The following day she is wearing a San Francisco T-shirt over a pair of faded jeans as she stands to greet me in the hallway when the elevator door opens on the thirteenth floor. She ushers me into her place and politely asks if I would like something to drink or care for any leftover cake. Everyone seems to know Ruth has just reached her 100th birthday. Her coffee table is covered with birthday cards. A neighbor stops by for a piece of birthday cake. Several signs in the building remind the residents of Ruth's birthday party the night before. When Ruth goes downstairs to check her mail, a young woman on the elevator addresses her like a celebrity. In many ways, she is. The pictures, plaques, and newspaper articles that fill the walls of her living room attest to her celebrity status.

As I settle into the couch in the living room, she relaxes comfortably in a reclining rocker that reminds me of my great grandfather's. In many ways her spirit connects me to both my great grandparents. The décor of her apartment, the sound and cadence of her voice, the happiness in her soul all seem familiar to me, and instantly I feel at ease. I find myself talking not only to Ruth Ellis, but soon I am speaking to my own great grandmother as well. I hear the words "colored" and "stout" in ways that only my great grandparents had used. But Ruth is different.

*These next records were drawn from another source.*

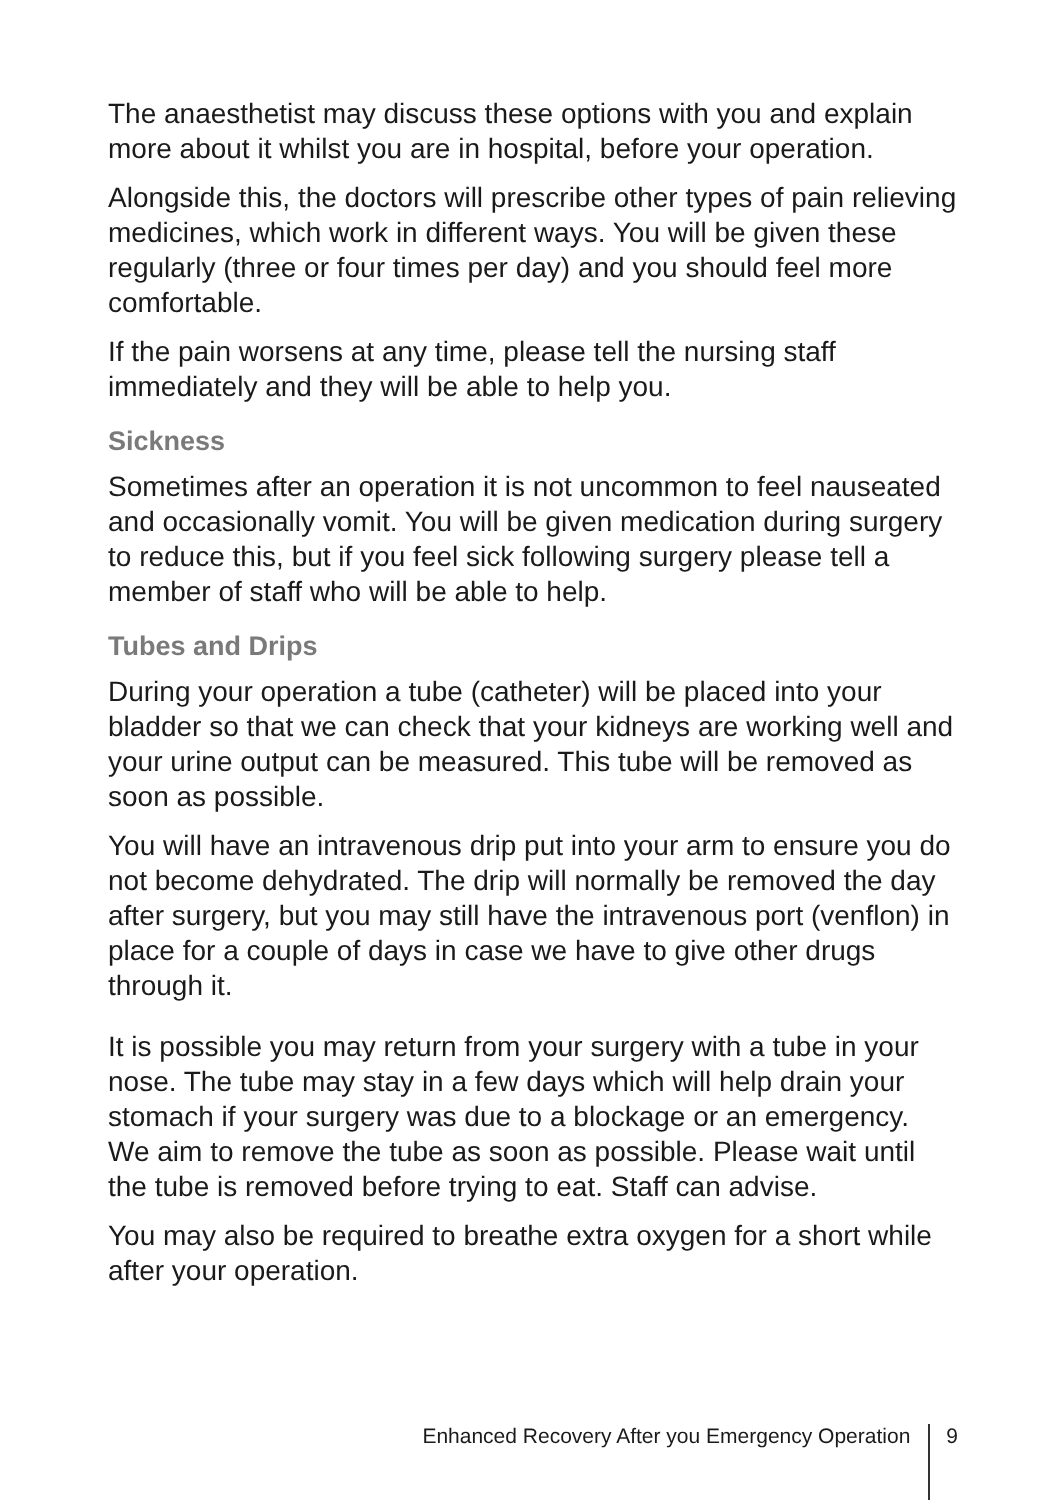The anaesthetist may discuss these options with you and explain more about it whilst you are in hospital, before your operation.
Alongside this, the doctors will prescribe other types of pain relieving medicines, which work in different ways. You will be given these regularly (three or four times per day) and you should feel more comfortable.
If the pain worsens at any time, please tell the nursing staff immediately and they will be able to help you.
Sickness
Sometimes after an operation it is not uncommon to feel nauseated and occasionally vomit. You will be given medication during surgery to reduce this, but if you feel sick following surgery please tell a member of staff who will be able to help.
Tubes and Drips
During your operation a tube (catheter) will be placed into your bladder so that we can check that your kidneys are working well and your urine output can be measured. This tube will be removed as soon as possible.
You will have an intravenous drip put into your arm to ensure you do not become dehydrated. The drip will normally be removed the day after surgery, but you may still have the intravenous port (venflon) in place for a couple of days in case we have to give other drugs through it.
It is possible you may return from your surgery with a tube in your nose. The tube may stay in a few days which will help drain your stomach if your surgery was due to a blockage or an emergency. We aim to remove the tube as soon as possible. Please wait until the tube is removed before trying to eat. Staff can advise.
You may also be required to breathe extra oxygen for a short while after your operation.
Enhanced Recovery After you Emergency Operation 9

She confidently interrupts me before I can even finish the small talk leading up to the interview. "You want me to say when I was born, where I was born," she chimes in nonchalantly. I laugh. She is a seasoned pro, an expert at media interviews. She has been interviewed so many times she hasn't even seen all of them. In addition, she has all the trappings of stardom -- an agent, a website, a video, and an email address -- without any of the usual ego and the pretense.

If Ernest Hemingway is one of 20th century America's great heroes, then his unassuming home girl, Ruth Ellis, is one of ours -- an African American same-gender-loving woman who has much to teach all of us about survival. In recognizing her, we recognize ourselves, airing out the tattered stories of our lives from the musty closets of history.